L’enjeu civilisationnel de l’histoire de l’Espagne
Outre le fait qu’elle révèle un rapport de force entre un monde musulman en plein retour du religieux et un Occident confronté à une crise civilisationnelle de grande ampleur, ce débat autour du passé témoigne aussi de la volonté de revanche historique d’un monde qui fut, après les succès foudroyants de son expansion initiale, dominé lors des Croisades ou lors de l’expansion coloniale européenne, ces différents éléments se combinant pour entretenir la culpabilisation d’une Europe jadis dominante mais invitée aujourd’hui aux repentances nécessaires.
La confrontation entre l’Occident et l’Islam redevenu une religion conquérante représente certes l’un des paramètres majeurs d’interprétation de ce début du XXIe siècle mais il ne suffit pas pour rendre compte de l’entreprise idéologique qui vise à imposer une réécriture de l’Histoire espagnole. Il s’agit aussi en effet de remettre en cause une histoire perçue comme le support indispensable à un sentiment national dont le réveil est susceptible de compromettre l’avènement d’une société marchande mondialisée, projet utopique dont la réalisation pourrait être compromise par le réveil des peuples et des nations historiques.
Le déni du réel, le mensonge, l’oubli des faits ou l’anachronisme peuvent ainsi être mis au service d’une histoire épurée de tout ce qui est susceptible de compromettre la construction d’une idéologie censée accompagner l’avènement d’un monde postmoderne promis aux nouveaux « lendemains qui chantent » du no border et de l’universalisme humanitariste, conditions nécessaires à la formation d’un monde meilleur, fondé sur l’émergence d’une Humanité débarrassée du tragique et des déterminismes nés de l’Histoire, et invitée à oublier les différences et les particularités qui font la richesse du monde et ont contribué à la formation des diverses civilisations humaines.
Le combat pour l’Histoire est de ce point de vue plus nécessaire que jamais et le débat ouvert à propos de la réalité d’al-Andalus apparaît comme un cas d’école. Il nous reste à produire une histoire impartiale, débarrassée des oukases moralisateurs de l’idéologie dominante, en vue de la construction d’une vision des choses permettant, en ce début incertain du XXIe siècle, de définir clairement notre identité et de penser au plus juste l’altérité des autres.

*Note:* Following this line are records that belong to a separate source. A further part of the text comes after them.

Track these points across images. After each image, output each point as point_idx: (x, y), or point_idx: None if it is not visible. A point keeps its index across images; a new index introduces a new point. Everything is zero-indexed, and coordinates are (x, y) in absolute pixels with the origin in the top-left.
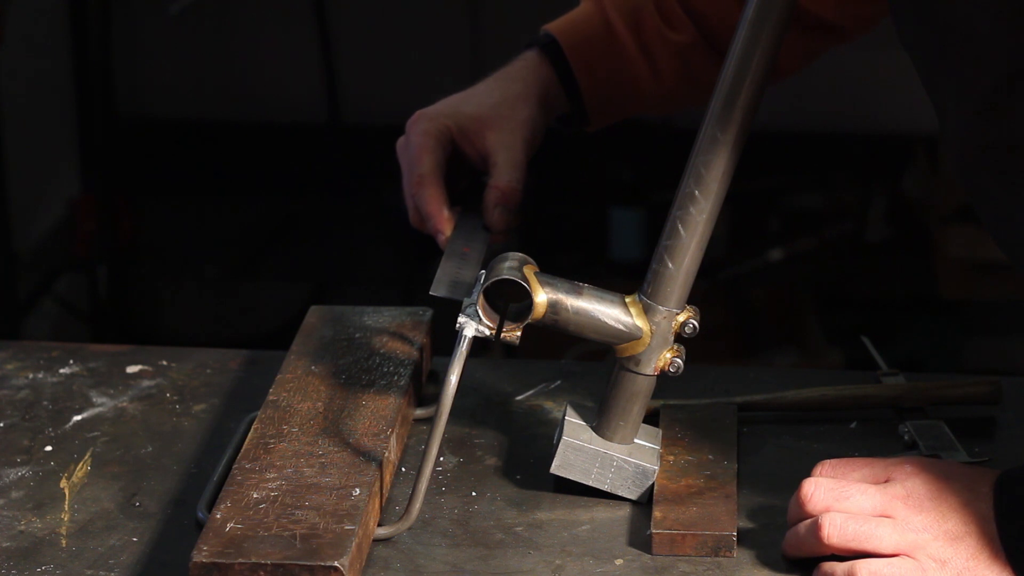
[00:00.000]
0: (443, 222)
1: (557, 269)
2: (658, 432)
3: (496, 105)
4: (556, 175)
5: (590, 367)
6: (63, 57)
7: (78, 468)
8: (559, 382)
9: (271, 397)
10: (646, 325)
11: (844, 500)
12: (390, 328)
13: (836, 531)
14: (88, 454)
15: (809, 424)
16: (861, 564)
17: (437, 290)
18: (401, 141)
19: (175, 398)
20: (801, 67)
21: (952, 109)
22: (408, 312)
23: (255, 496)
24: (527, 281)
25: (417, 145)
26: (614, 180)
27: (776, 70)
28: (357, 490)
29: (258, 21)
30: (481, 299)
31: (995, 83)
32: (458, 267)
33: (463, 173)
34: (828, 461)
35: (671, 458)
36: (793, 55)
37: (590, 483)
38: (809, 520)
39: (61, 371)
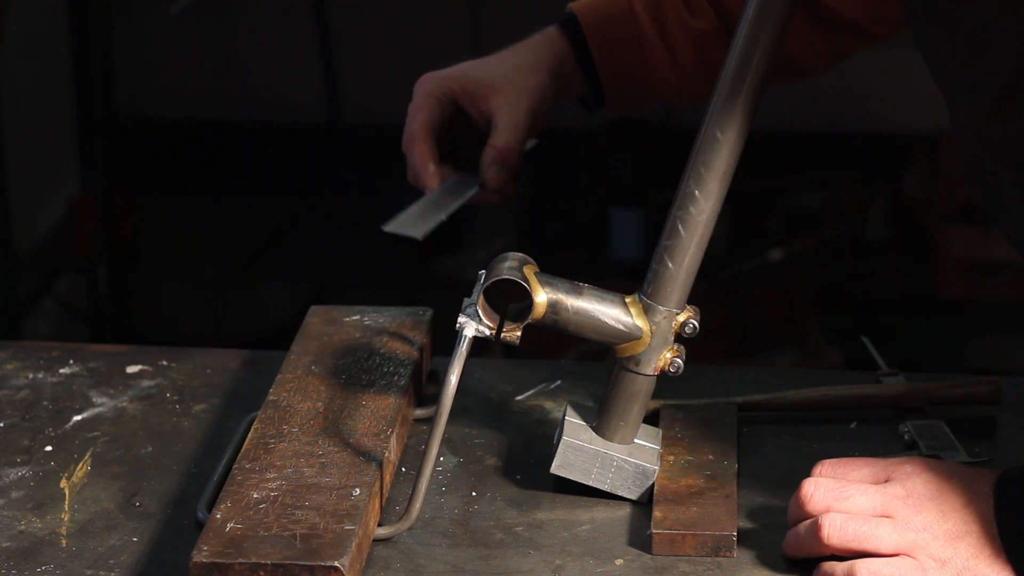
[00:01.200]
0: (429, 176)
1: (557, 269)
2: (658, 432)
3: (506, 71)
4: (556, 175)
5: (590, 367)
6: (63, 57)
7: (78, 468)
8: (559, 382)
9: (271, 397)
10: (646, 325)
11: (844, 500)
12: (390, 328)
13: (836, 531)
14: (88, 454)
15: (809, 424)
16: (861, 564)
17: (388, 226)
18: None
19: (175, 398)
20: (827, 67)
21: (963, 106)
22: (408, 312)
23: (255, 496)
24: (527, 281)
25: (415, 105)
26: (614, 180)
27: (801, 69)
28: (357, 490)
29: (258, 21)
30: (481, 299)
31: (1006, 79)
32: (426, 210)
33: (470, 136)
34: (828, 461)
35: (671, 458)
36: (818, 55)
37: (590, 483)
38: (809, 520)
39: (61, 371)
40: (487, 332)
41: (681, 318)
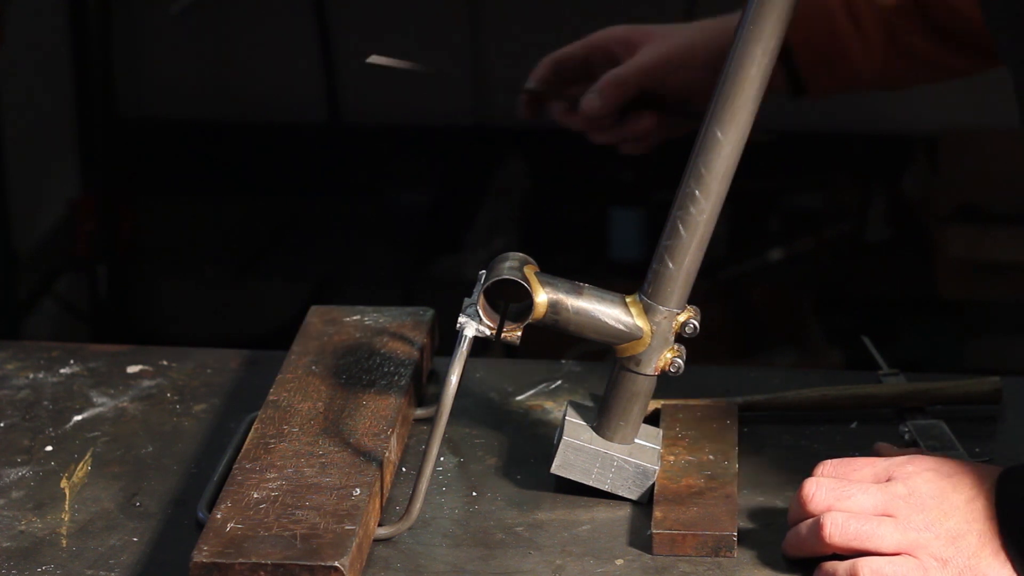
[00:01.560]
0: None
1: (557, 269)
2: (658, 432)
3: (672, 26)
4: (556, 175)
5: (590, 367)
6: (63, 57)
7: (78, 468)
8: (559, 382)
9: (271, 397)
10: (646, 325)
11: (846, 500)
12: (390, 328)
13: (838, 530)
14: (88, 454)
15: (809, 424)
16: (863, 562)
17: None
18: None
19: (175, 398)
20: (981, 69)
21: None
22: (408, 312)
23: (255, 496)
24: (527, 281)
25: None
26: (614, 180)
27: (953, 71)
28: (357, 490)
29: (258, 21)
30: (481, 299)
31: None
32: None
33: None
34: (829, 461)
35: (671, 458)
36: (967, 56)
37: (590, 483)
38: (811, 520)
39: (61, 371)
40: (487, 332)
41: (681, 318)
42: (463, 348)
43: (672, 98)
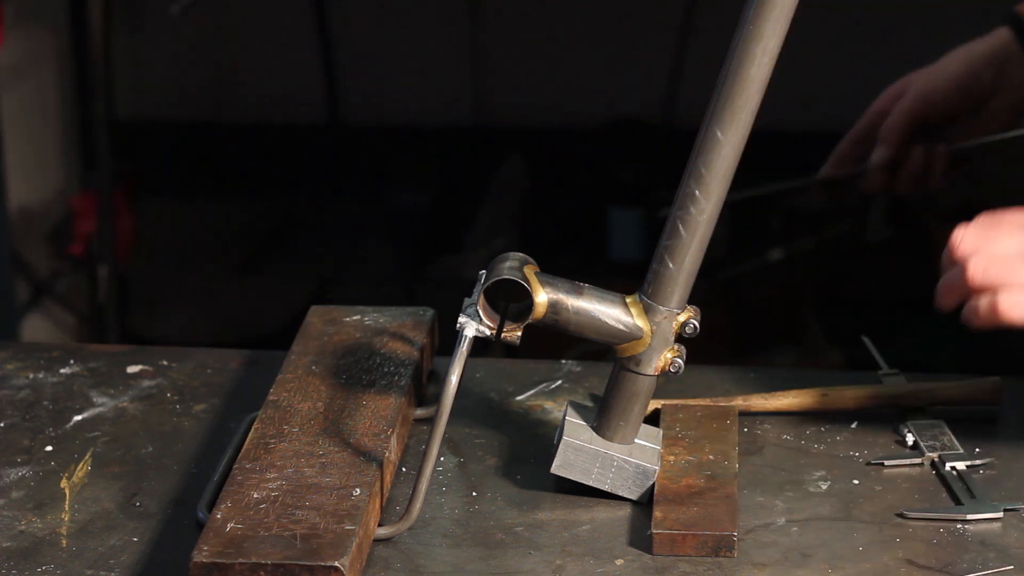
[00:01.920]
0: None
1: (557, 269)
2: (658, 432)
3: (930, 67)
4: (556, 175)
5: (590, 367)
6: (63, 56)
7: (78, 468)
8: (559, 382)
9: (271, 397)
10: (647, 325)
11: (991, 243)
12: (391, 328)
13: (980, 272)
14: (88, 454)
15: (809, 424)
16: (1004, 296)
17: None
18: None
19: (175, 398)
20: None
21: None
22: (409, 312)
23: (255, 496)
24: (527, 281)
25: None
26: (614, 180)
27: None
28: (357, 490)
29: (258, 21)
30: (481, 299)
31: None
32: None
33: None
34: (980, 217)
35: (671, 458)
36: None
37: (590, 483)
38: (957, 266)
39: (61, 371)
40: (487, 332)
41: (681, 318)
42: (463, 348)
43: (945, 128)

Tout cela pour permettre l’émergence d’une véritable coexistence des civilisations, fondée sur une connaissance exigeante de l’histoire et sur un projet préservant les identités des grandes cultures historiques qui demeurent les socles sur lesquels il sera possible de construire un modèle en mesure de surmonter les antagonismes hérités des diverses civilisations et de faire valoir le meilleur de leurs passés respectifs.
Philippe Conrad, historien, auteur d’une Histoire de la Reconquista publiée aux Presses Universitaires de France (1998), est le président de l’Institut ILIADE et de l’Association pour l’Histoire (APH).